Eric T. Kool

Eric T. Kool was born in Libertyville, Illinois and completed his undergraduate studies at Miami University in Oxford, Ohio. He pursued graduate studies in organic chemistry as an NSF Fellow at Columbia University, receiving his Ph.D. in 1988, and continued his training at Caltech as an NIH Postdoctoral Fellow. In 1990 he joined the faculty at the University of Rochester, where he was promoted to Professor in 1997. In 1999 he moved his laboratory to Stanford University, where he is the George and Hilda Daubert Professor of Chemistry. At Stanford he is a member of the Bio-X program, the Biophysics program, the Stanford Cancer Institute, and is a Fellow of ChEM-H.

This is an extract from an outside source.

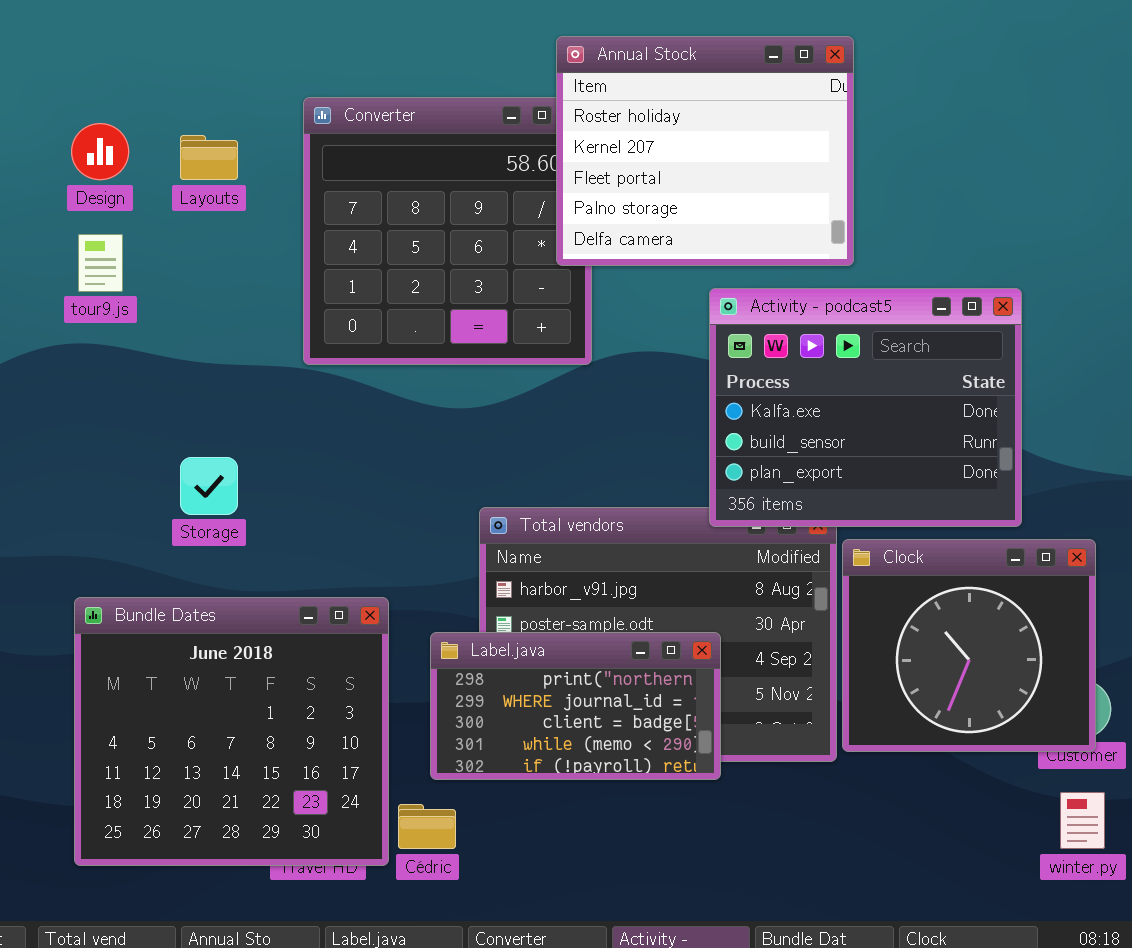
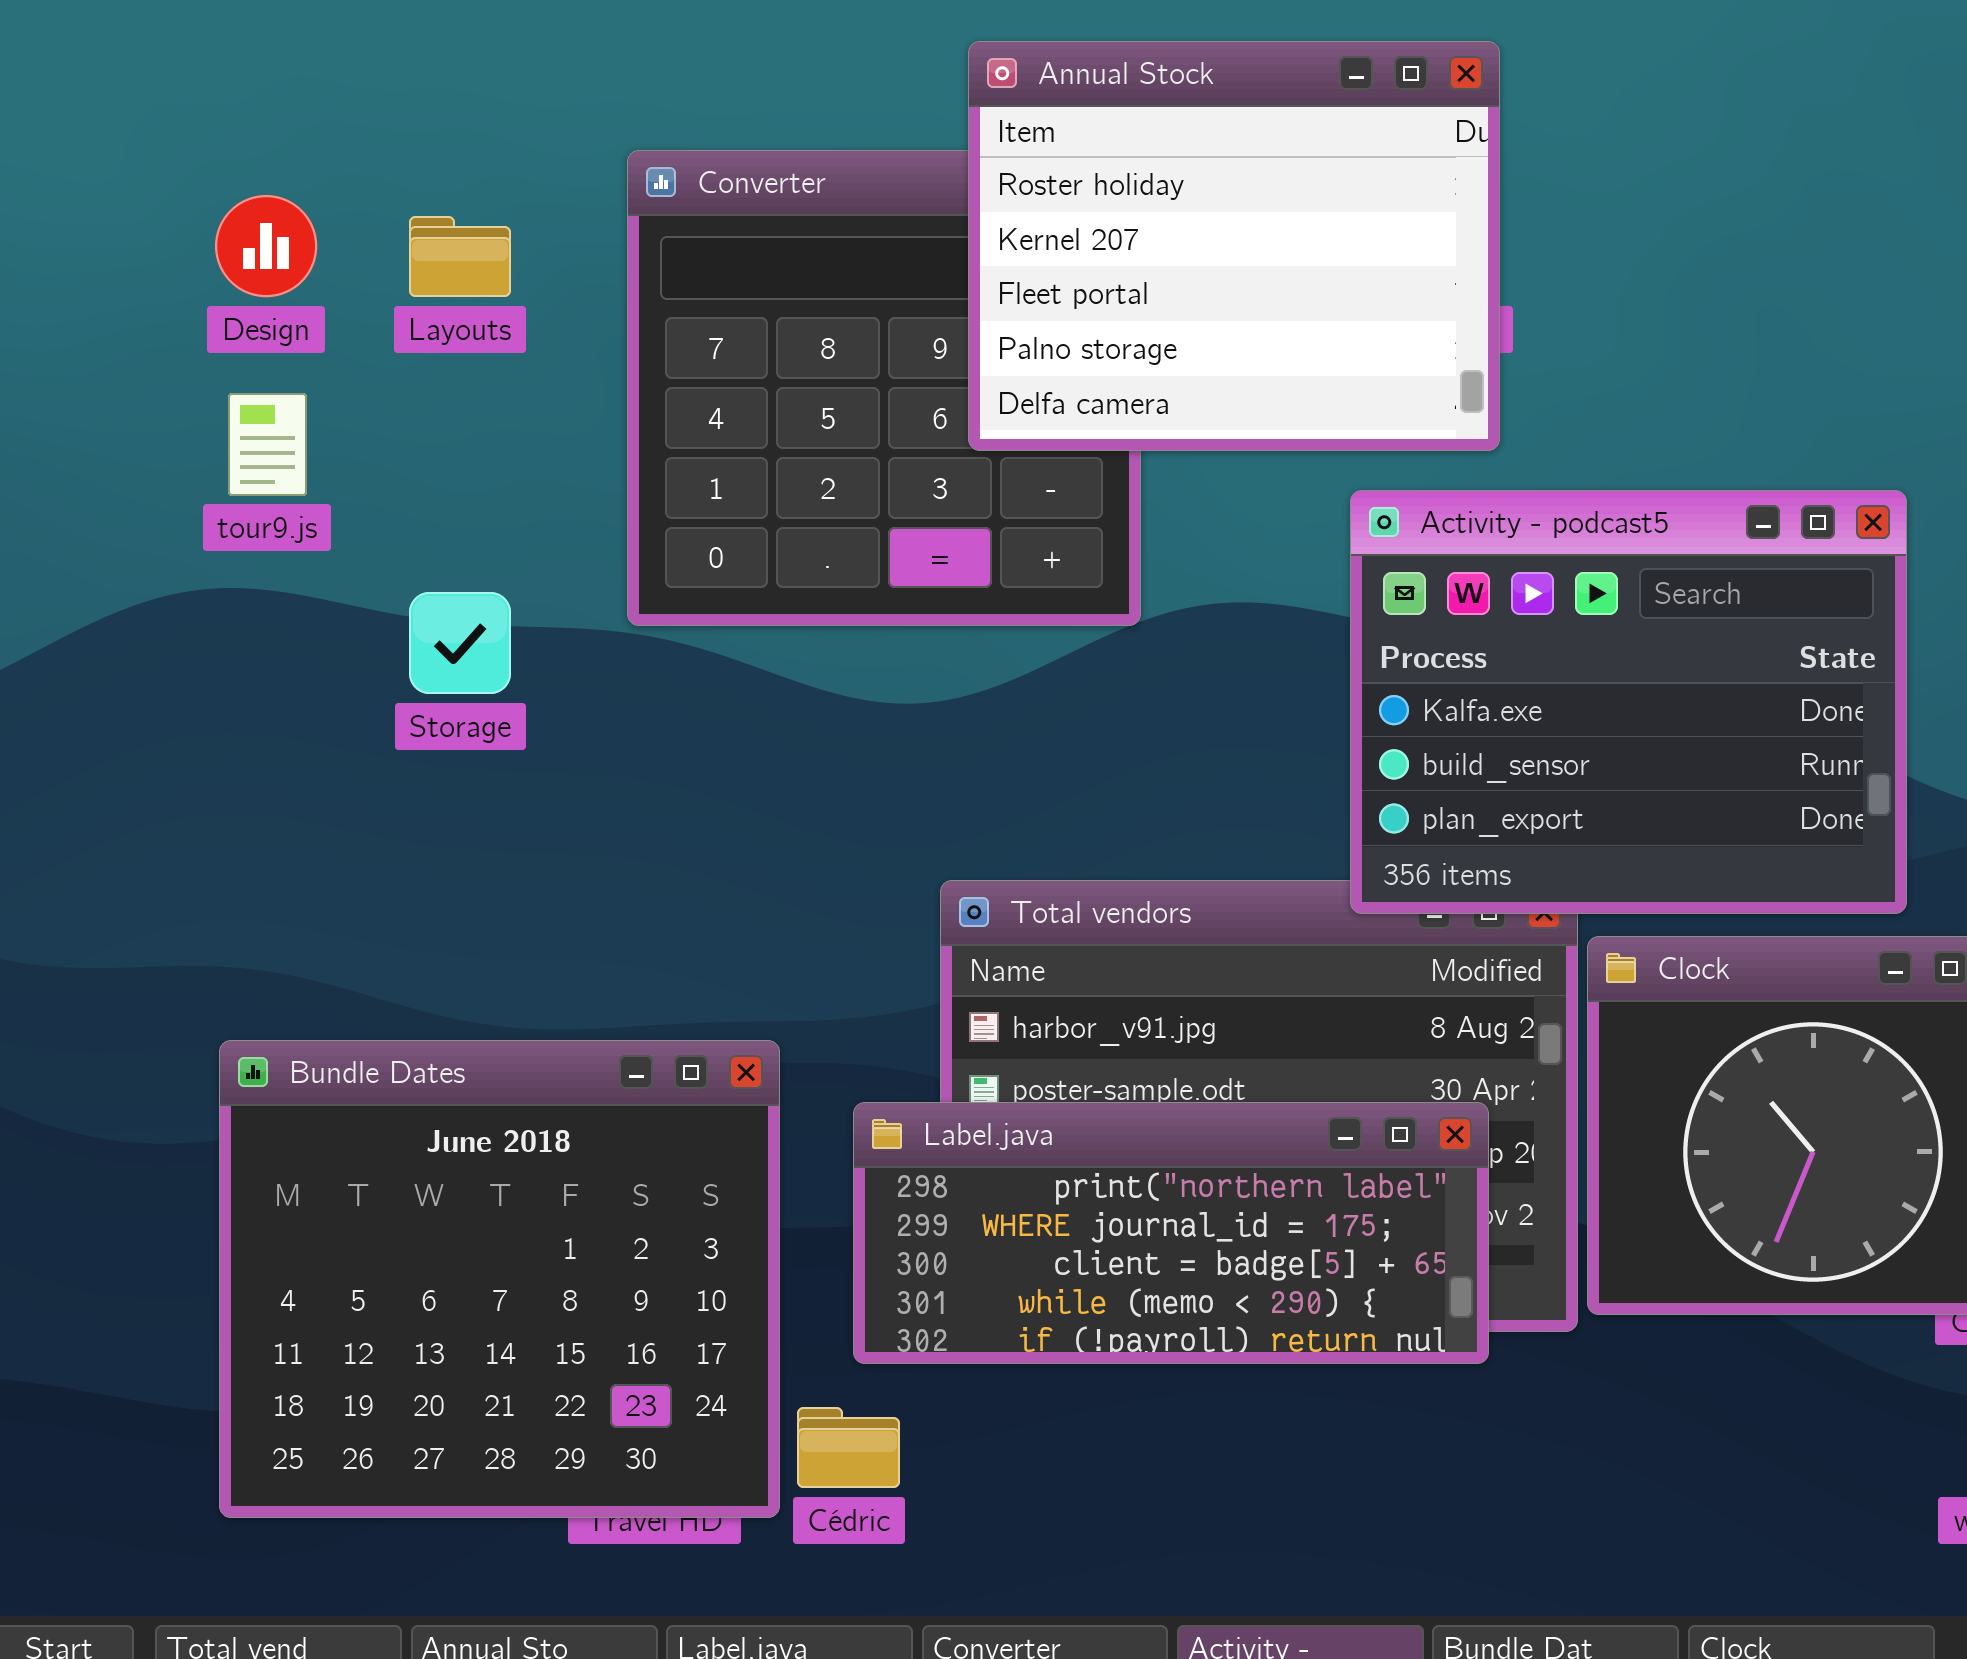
Annual Stock: [556,36,854,266] -> [968,41,1500,451], moved
Storage: [180,457,238,515] -> [409,592,511,694], moved
Label.java: [430,632,721,780] -> [853,1102,1489,1364], resized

Kool’s research interests lie in the interdisciplinary fields of organic chemistry, chemical biology, and biophysics. His work is aimed at the design of new functionally useful molecular tools, and applying them to gain basic understanding of biological interactions and mechanisms involving nucleic acids. Among his most important contributions include the development of DNA base mimics called “nonpolar nucleoside isosteres”, which allowed his lab to discover that DNA replication can occur without Watson-Crick hydrogen bonding; the invention of rolling circle amplification (RCA) and rolling circle transcription (RCT), which are widely used isothermal DNA/RNA amplification methods; the first successful applications of designed DNA bases in living cells; the development of many fluorescent enzyme probes from modified DNA; and the development of molecular probes for imaging and mapping the structures of cellular RNAs.

Over 300 publications to date describe Kool’s work, and he has presented more than 250 invited lectures in the United States and abroad. His lab’s molecular tools have found many useful applications, and he is an inventor on 35 patents granted or pending. His inventions have been used as founding technologies for four different biotechnology companies. Kool has received numerous national awards in recognition of his research, including the Dreyfus Foundation Teacher-Scholar Award, the Alfred P. Sloan Foundation Fellowship, the American Chemical Society’s Arthur C. Cope Scholar Award, the ACS Pfizer Award, and the ACS Breslow Award. He was also named a Fellow of the American Association for the Advancement of Science. Kool has trained more than 120 graduate students and postdoctoral researchers in his laboratory; over thirty-five of them have taken academic positions worldwide. A popular teacher in sophomore-level organic chemistry at Stanford, he has twice been awarded the Humanities & Sciences Dean’s Award for Distinguished Teaching.